# manual to auto climate control



## andy_thomas (Oct 7, 2002)

Further to the recent and not-so-recent threads about auto climate control vs manual air con, I did some testing with a spare unit I managed to get my hands on.

The main difference between the two is how the high (demist), mid (face) and low (feet) level flaps are controlled. The manual (rotary-dial) air con control panel allows only two flaps to be open (and then only partly) at any one time. The climate control panel can select all three. While the manual unit is limited in this respect it can at least vary the bias between each two sets of flaps (high-mid, mid-low and low-high). The auto unit may do this too, under fully automatic operation, but it is not selectable by the driver.

The manaul unit requires only one (or possibly) two motors to achieve this functionality. The auto unit requires three, to operate all three sets of flaps independently. This is why the retrofit kit comes with two extra stepper motors (actuators), and IIRC one to replace an existing actuator. It also comes with an extra gearing mechanism to improve the mechanical control over the sets of flaps. 

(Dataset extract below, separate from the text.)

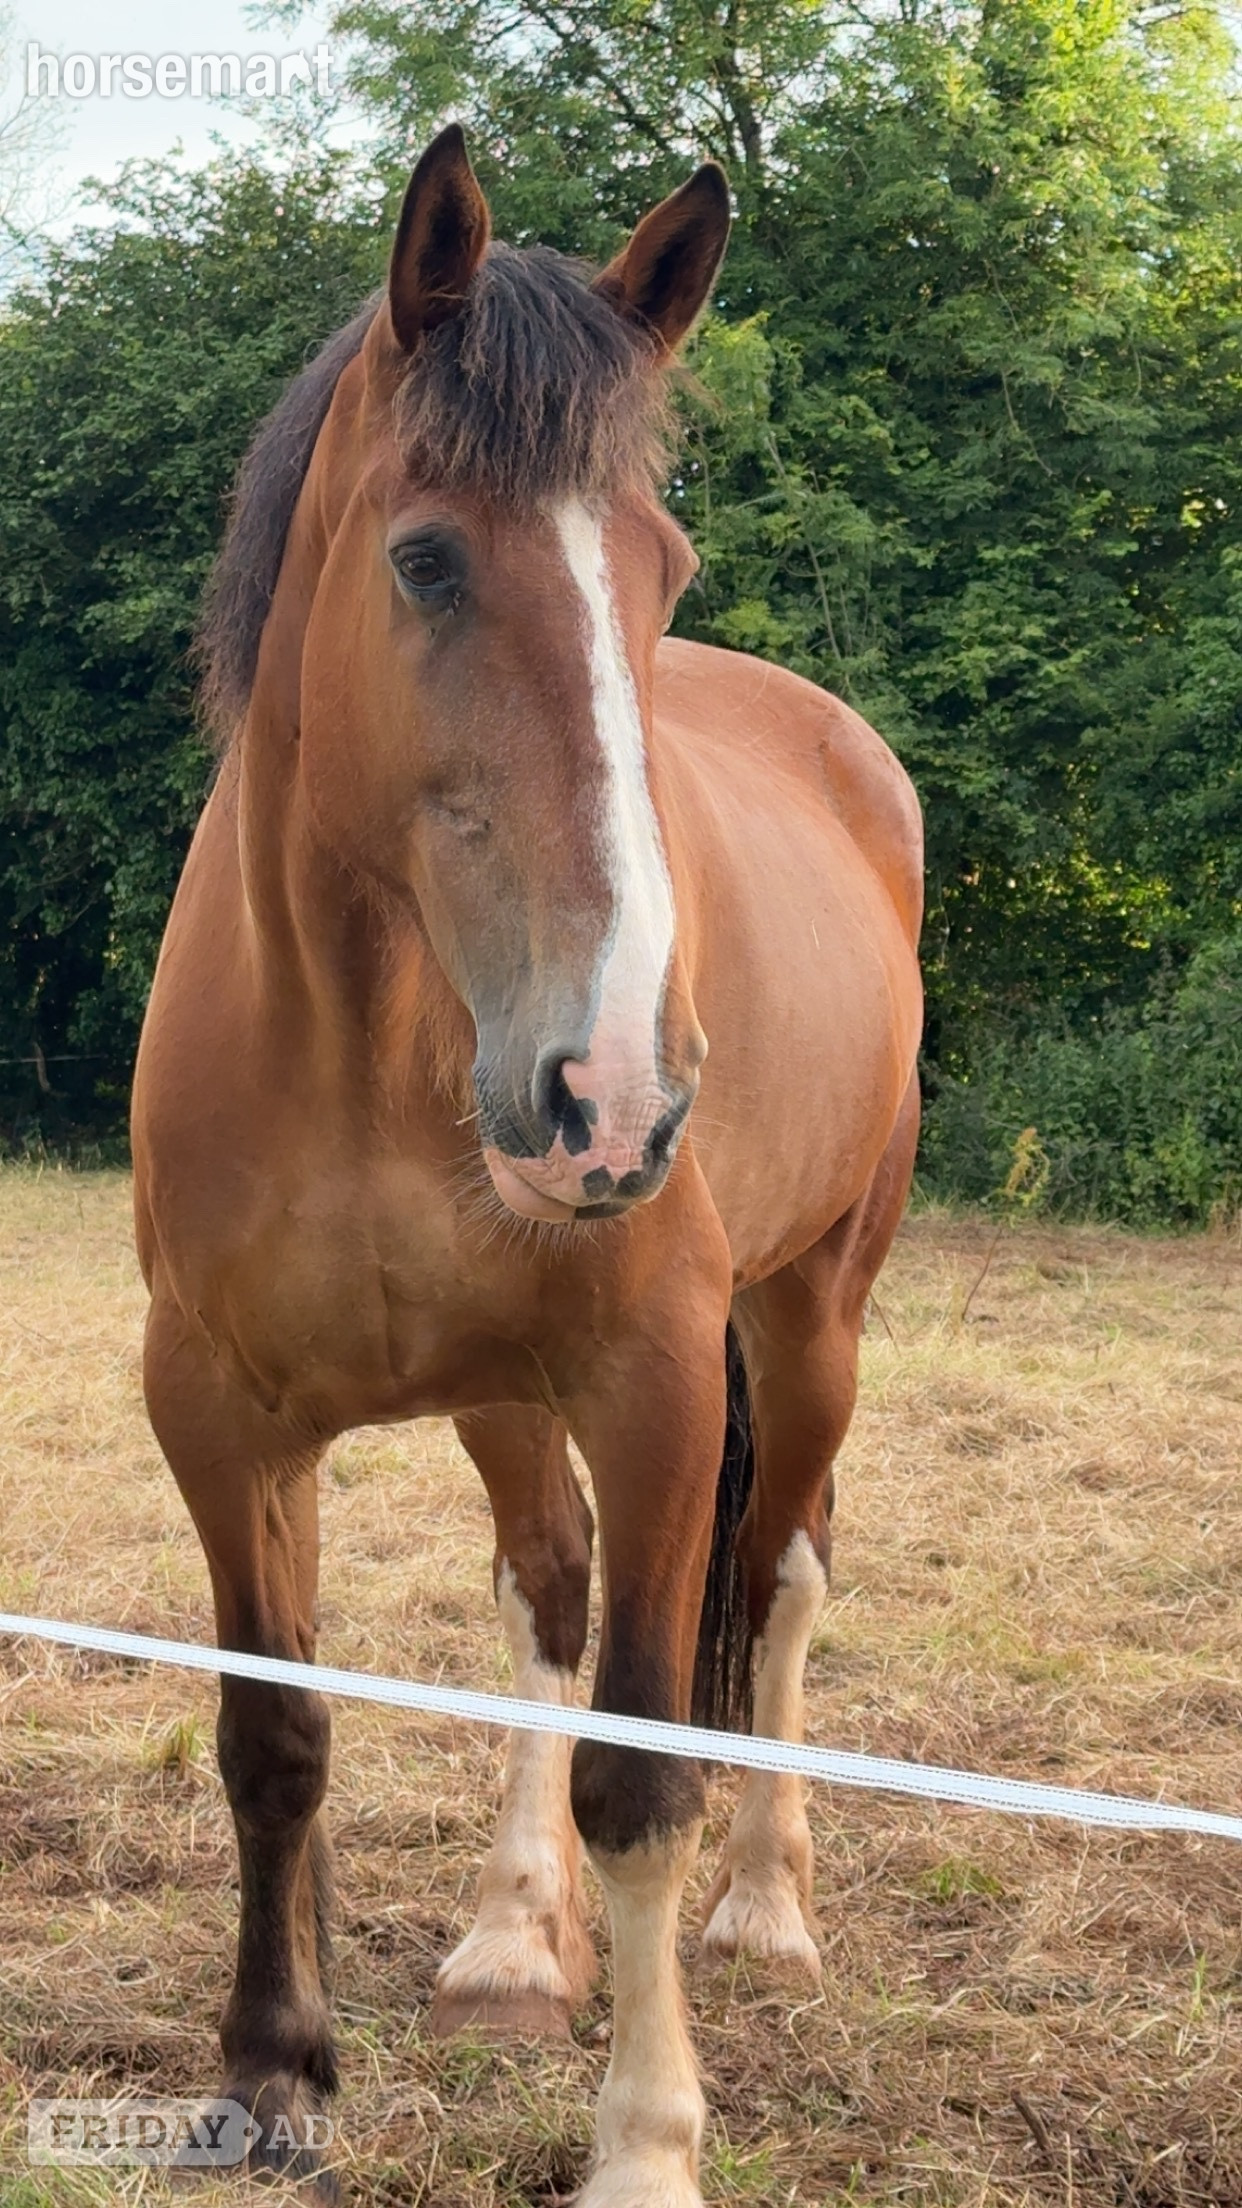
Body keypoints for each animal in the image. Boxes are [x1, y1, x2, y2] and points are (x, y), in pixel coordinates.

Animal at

It seems pointless to engineer two different sets of mechanical flaps. BMW could have designed and built one, but simply control them differently. Still, to move from manual to auto, all that needs to be done is to identify which actuators are required (and their wiring looms) and where they go. That's my next step . It would give you some automatic operation for a fraction of the cost of the $500 retrofit kit and the 7-8 hours quoted by dealers to complete the job.


----------



## BeemerE39 (May 28, 2009)

I currently have the manual climate controls and would love to install auto climate, someone on e bay told me it only required the digital style panel, too good to be true as expected!! If you do know any way please let me know


----------